Exercise brief –
Across these entries, work out how many lines carry the string "como", and give only that number.

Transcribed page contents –
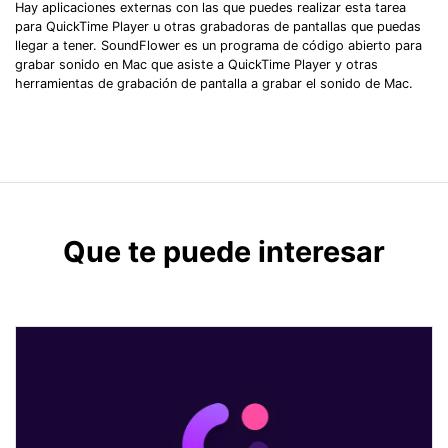
Hay aplicaciones externas con las que puedes realizar esta tarea
para QuickTime Player u otras grabadoras de pantallas que puedas
llegar a tener. SoundFlower es un programa de código abierto para
grabar sonido en Mac que asiste a QuickTime Player y otras
herramientas de grabación de pantalla a grabar el sonido de Mac.
Que te puede interesar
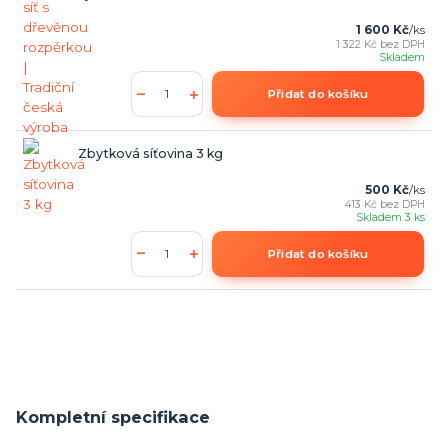
1 600 Kč
/
ks
1 322 Kč
bez DPH
Skladem
Přidat do košíku
Zbytková síťovina 3 kg
500 Kč
/
ks
413 Kč
bez DPH
Skladem 3 ks
Přidat do košíku
Kompletní specifikace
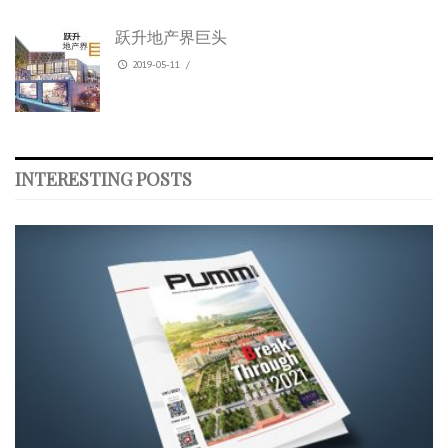
跃升地产界巨头
2019-05-11
/
INTERESTING POSTS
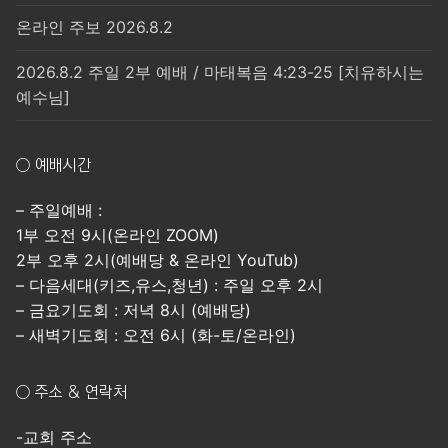
온라인 주보 2026.8.2
2026.8.2 주일 2부 예배 / 마태복음 4:23-25 [치유하시는
예수님]
○ 예배시간
– 주일예배 :
1부 오전 9시(온라인 ZOOM)
2부 오후 2시(예배당 & 온라인 YouTub)
– 다음세대(키즈,유스,청년) : 주일 오후 2시
– 금요기도회 : 저녁 8시 (예배당)
– 새벽기도회 : 오전 6시 (화-토/온라인)
○ 주소 & 연락처
-교회 주소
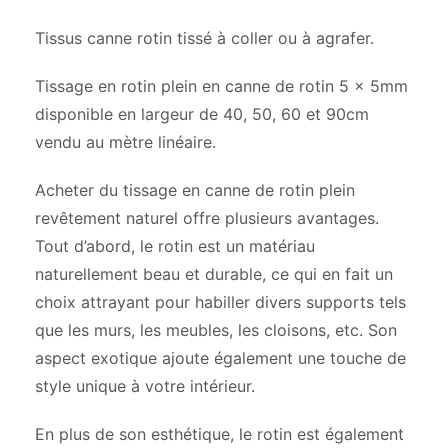
Tissus canne rotin tissé à coller ou à agrafer.
Tissage en rotin plein en canne de rotin 5 x 5mm
disponible en largeur de 40, 50, 60 et 90cm
vendu au mètre linéaire.
Acheter du tissage en canne de rotin plein
revêtement naturel offre plusieurs avantages.
Tout d’abord, le rotin est un matériau
naturellement beau et durable, ce qui en fait un
choix attrayant pour habiller divers supports tels
que les murs, les meubles, les cloisons, etc. Son
aspect exotique ajoute également une touche de
style unique à votre intérieur.
En plus de son esthétique, le rotin est également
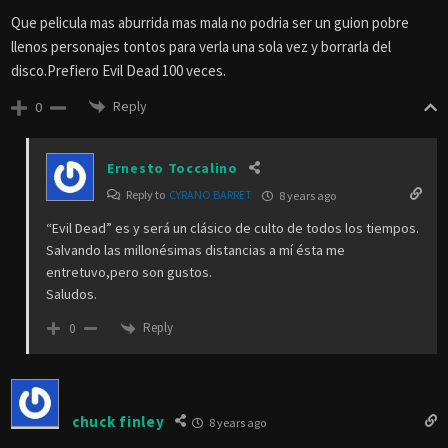
Que pelicula mas aburrida mas mala no podria ser un guion pobre
llenos personajes tontos para verla una sola vez y borrarla del
disco.Prefiero Evil Dead 100 veces.
Reply
0
Ernesto Toccalino
Reply to
CYRANO BARRET
8 years ago
“Evil Dead” es y será un clásico de culto de todos los tiempos.
Salvando las millonésimas distancias a mí ésta me
entretuvo,pero son gustos.
Saludos.
Reply
0
chuck finley
8 years ago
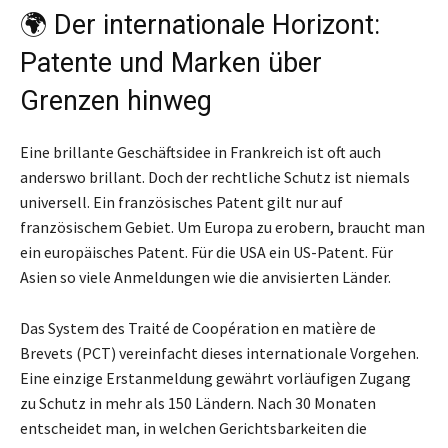
🌍 Der internationale Horizont:
Patente und Marken über
Grenzen hinweg
Eine brillante Geschäftsidee in Frankreich ist oft auch
anderswo brillant. Doch der rechtliche Schutz ist niemals
universell. Ein französisches Patent gilt nur auf
französischem Gebiet. Um Europa zu erobern, braucht man
ein europäisches Patent. Für die USA ein US-Patent. Für
Asien so viele Anmeldungen wie die anvisierten Länder.
Das System des Traité de Coopération en matière de
Brevets (PCT) vereinfacht dieses internationale Vorgehen.
Eine einzige Erstanmeldung gewährt vorläufigen Zugang
zu Schutz in mehr als 150 Ländern. Nach 30 Monaten
entscheidet man, in welchen Gerichtsbarkeiten die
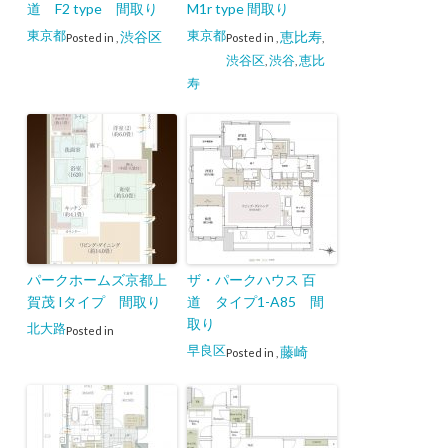
道 F2 type 間取り
M1r type 間取り
東京都
東京都
渋谷区
恵比寿
Posted in
,
Posted in
,
,
渋谷区
渋谷
恵比
,
,
寿
パークホームズ京都上
ザ・パークハウス 百
賀茂 Iタイプ 間取り
道 タイプ1-A85 間
取り
北大路
Posted in
早良区
藤崎
Posted in
,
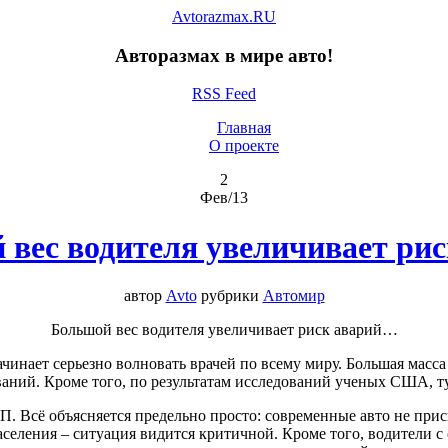
Avtorazmax.RU
Авторазмах в мире авто!
RSS Feed
Главная
О проекте
2
Фев/13
 вес водителя увеличивает рис
автор
Avto
рубрики
Автомир
Большой вес водителя увеличивает риск аварий…
инает серьезно волновать врачей по всему миру. Большая масса
аний. Кроме того, по результатам исследований ученых США, т
П. Всё объясняется предельно просто: современные авто не при
населения – ситуация видится критичной. Кроме того, водители 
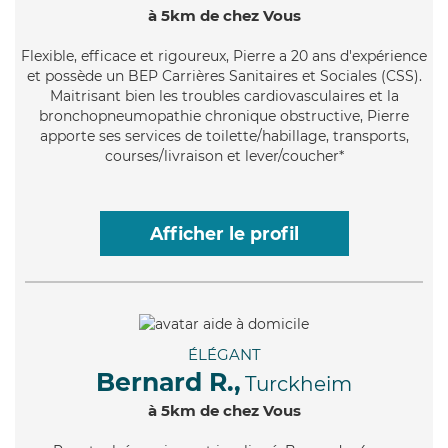
à 5km de chez Vous
Flexible
, efficace et rigoureux, Pierre a 20 ans d'expérience
et possède un BEP Carrières Sanitaires et Sociales (CSS).
Maitrisant bien les troubles cardiovasculaires et la
bronchopneumopathie chronique obstructive, Pierre
apporte ses services de toilette/habillage, transports,
courses/livraison et lever/coucher*
Afficher le profil
ÉLÉGANT
Bernard R.,
Turckheim
à 5km de chez Vous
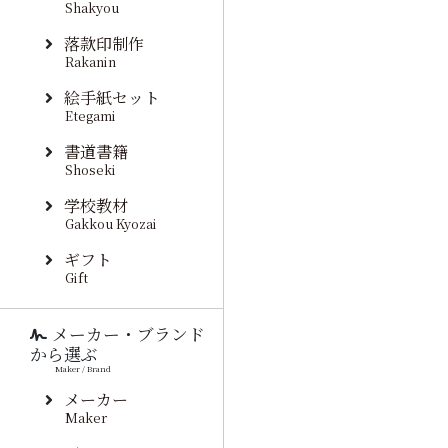
Shakyou
落款印制作
Rakanin
絵手紙セット
Etegami
書道書籍
Shoseki
学校教材
Gakkou Kyozai
ギフト
Gift
メーカー・ブランド
から選ぶ
Maker / Brand
メーカー
Maker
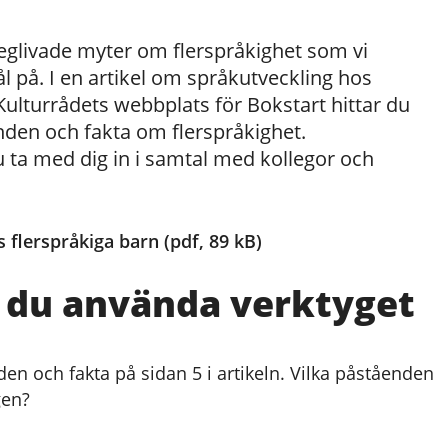
seglivade myter om flerspråkighet som vi
l på. I en artikel om språkutveckling hos
Kulturrådets webbplats för Bokstart hittar du
nden och fakta om flerspråkighet.
 ta med dig in i samtal med kollegor och
 flerspråkiga barn (pdf, 89 kB)
n du använda verktyget
en och fakta på sidan 5 i artikeln. Vilka påståenden
gen?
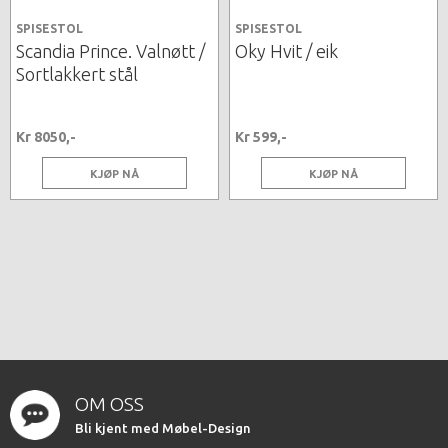
SPISESTOL
SPISESTOL
Scandia Prince. Valnøtt /
Oky Hvit / eik
Sortlakkert stål
Kr 8050,-
Kr 599,-
KJØP NÅ
KJØP NÅ
OM OSS
Bli kjent med Møbel-Design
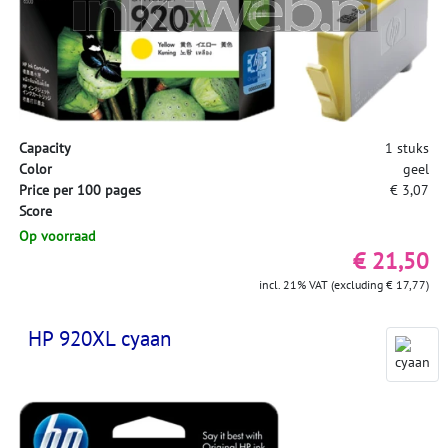
Capacity
1 stuks
Color
geel
Price per 100 pages
€ 3,07
Score
Op voorraad
€ 21,50
incl. 21% VAT (excluding € 17,77)
HP 920XL cyaan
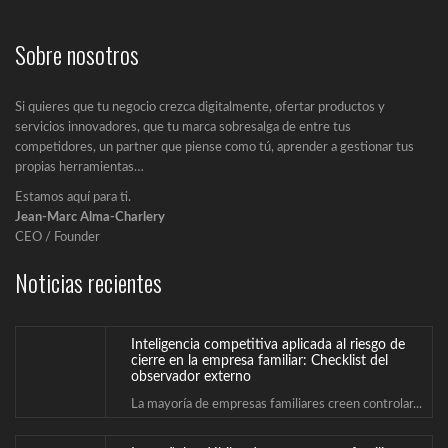
Inteligencia competitiva aplicada al riesgo de
cierre en la empresa familiar: Checklist del
Sobre nosotros
observador externo
La mayoría de empresas familiares creen controlar...
Si quieres que tu negocio crezca digitalmente, ofertar productos y
Las señales débiles de una empresa familiar en
servicios innovadores, que tu marca sobresalga de entre tus
riesgo: Inteligencia competitiva aplicada al
competidores, un partner que piense como tú, aprender a gestionar tus
deterioro estructural
propias herramientas…
El problema de muchas empresas familiares no...
Estamos aquí para ti.
Jean-Marc Alma-Charlery
Detectar desde dentro las señales débiles del
CEO / Founder
deterioro estructural. Autocrítica estratégica en
la empresa familiar.
Noticias recientes
La inteligencia competitiva aplicada a la empresa...
Inteligencia competitiva aplicada al riesgo de
cierre en la empresa familiar: Checklist del
observador externo
La mayoría de empresas familiares creen controlar...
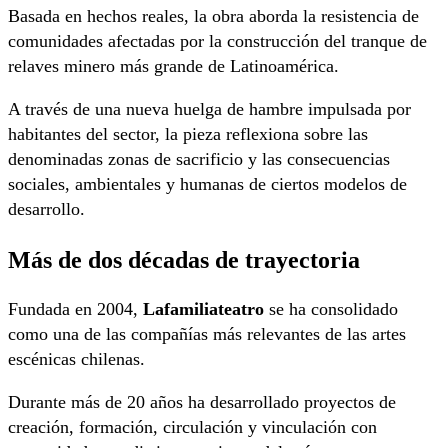
Basada en hechos reales, la obra aborda la resistencia de
comunidades afectadas por la construcción del tranque de
relaves minero más grande de Latinoamérica.
A través de una nueva huelga de hambre impulsada por
habitantes del sector, la pieza reflexiona sobre las
denominadas zonas de sacrificio y las consecuencias
sociales, ambientales y humanas de ciertos modelos de
desarrollo.
Más de dos décadas de trayectoria
Fundada en 2004,
Lafamiliateatro
se ha consolidado
como una de las compañías más relevantes de las artes
escénicas chilenas.
Durante más de 20 años ha desarrollado proyectos de
creación, formación, circulación y vinculación con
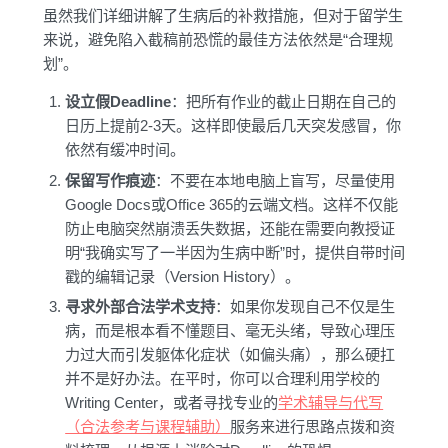
虽然我们详细讲解了生病后的补救措施，但对于留学生
来说，避免陷入截稿前恐慌的最佳方法依然是“合理规
划”。
设立假Deadline
：把所有作业的截止日期在自己的
日历上提前2-3天。这样即使最后几天突发感冒，你
依然有缓冲时间。
保留写作痕迹
：不要在本地电脑上盲写，尽量使用
Google Docs或Office 365的云端文档。这样不仅能
防止电脑突然崩溃丢失数据，还能在需要向教授证
明“我确实写了一半因为生病中断”时，提供自带时间
戳的编辑记录（Version History）。
寻求外部合法学术支持
：如果你发现自己不仅是生
病，而是根本看不懂题目、毫无头绪，导致心理压
力过大而引发躯体化症状（如偏头痛），那么硬扛
并不是好办法。在平时，你可以合理利用学校的
Writing Center，或者寻找专业的
学术辅导与代写
（合法参考与课程辅助）
服务来进行思路点拨和资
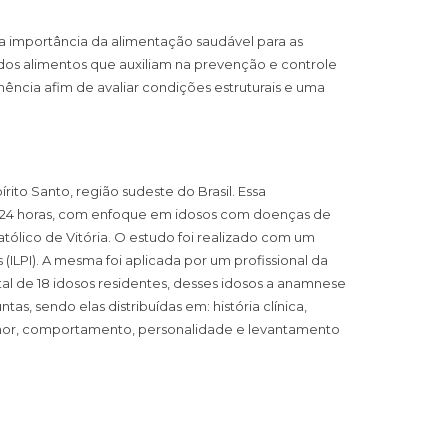
 a importância da alimentação saudável para as
dos alimentos que auxiliam na prevenção e controle
ncia afim de avaliar condições estruturais e uma
ito Santo, região sudeste do Brasil. Essa
e 24 horas, com enfoque em idosos com doenças de
atólico de Vitória. O estudo foi realizado com um
ILPI). A mesma foi aplicada por um profissional da
tal de 18 idosos residentes, desses idosos a anamnese
, sendo elas distribuídas em: história clínica,
humor, comportamento, personalidade e levantamento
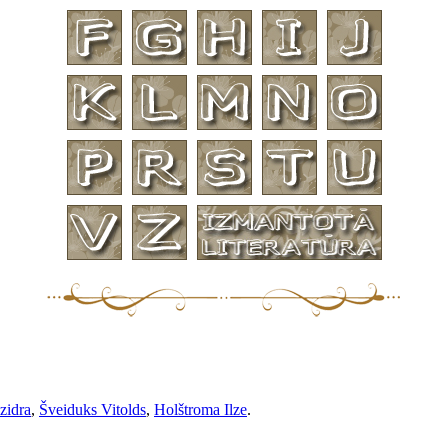
zidra
,
Šveiduks Vitolds
,
Holštroma Ilze
.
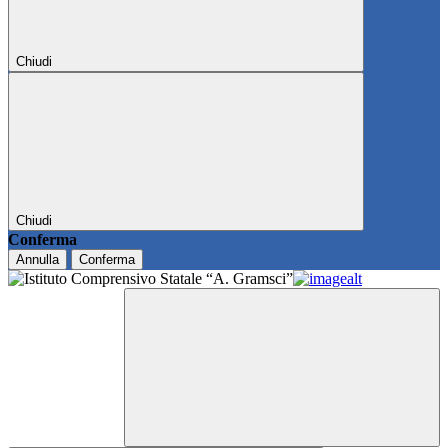
Chiudi
Chiudi
Conferma
Annulla
Conferma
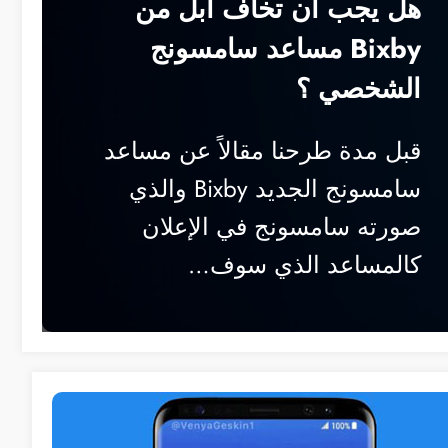
هل يجب أن تخاف آبل من
Bixby مساعد سامسونج
الشخصي ؟
قبل مدة طرحنا مقالاً عن مساعد
سامسونج الجديد Bixby والذي
صورته سامسونج في الإعلان
كالمساعد الذي سوف…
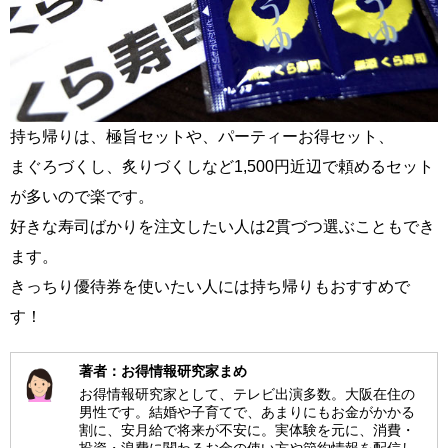
持ち帰りは、極旨セットや、パーティーお得セット、
まぐろづくし、炙りづくしなど1,500円近辺で頼めるセット
が多いので楽です。
好きな寿司ばかりを注文したい人は2貫づつ選ぶこともでき
ます。
きっちり優待券を使いたい人には持ち帰りもおすすめで
す！
著者：お得情報研究家まめ
お得情報研究家として、テレビ出演多数。大阪在住の
男性です。結婚や子育てで、あまりにもお金がかかる
割に、安月給で将来が不安に。実体験を元に、消費・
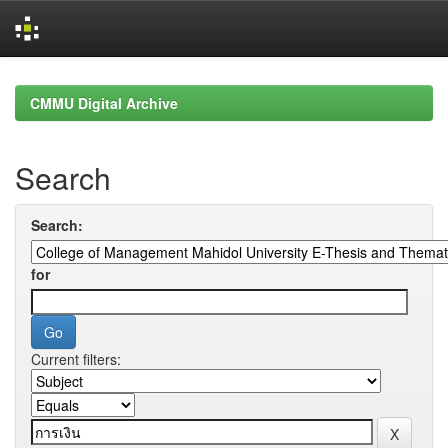
Skip
navigation
CMMU Digital Archive
Search
Search:
for
Current filters:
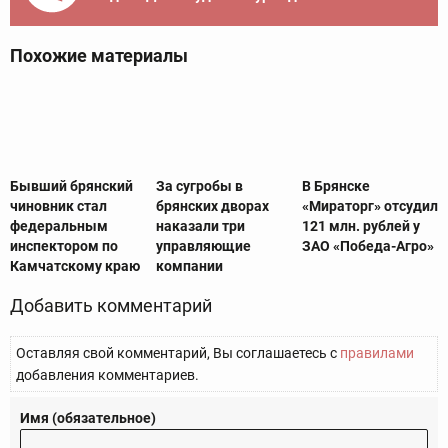
Похожие материалы
Бывший брянский
За сугробы в
В Брянске
чиновник стал
брянских дворах
«Мираторг» отсудил
федеральным
наказали три
121 млн. рублей у
инспектором по
управляющие
ЗАО «Победа-Агро»
Камчатскому краю
компании
Добавить комментарий
Оставляя свой комментарий, Вы соглашаетесь с
правилами
добавления комментариев.
Имя (обязательное)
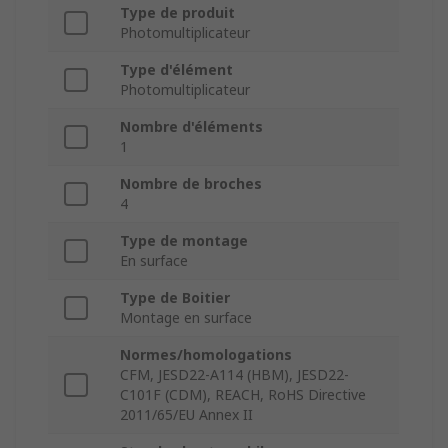
Type de produit
Photomultiplicateur
Type d'élément
Photomultiplicateur
Nombre d'éléments
1
Nombre de broches
4
Type de montage
En surface
Type de Boitier
Montage en surface
Normes/homologations
CFM, JESD22-A114 (HBM), JESD22-
C101F (CDM), REACH, RoHS Directive
2011/65/EU Annex II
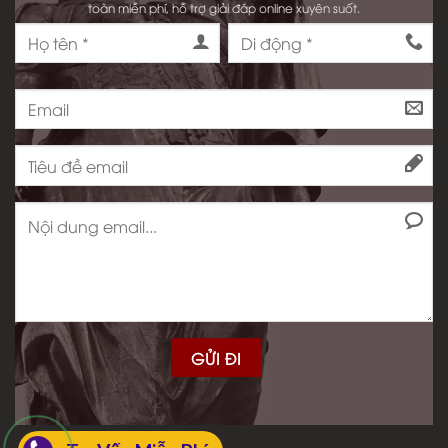
toàn miễn phí, hỗ trợ giải đáp online xuyên suốt.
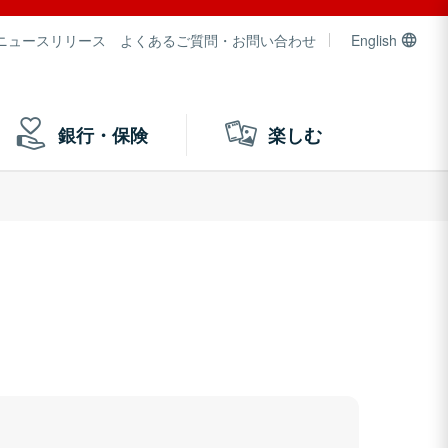
ニュースリリース
よくあるご質問・お問い合わせ
English
銀行・保険
楽しむ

Completed task –
2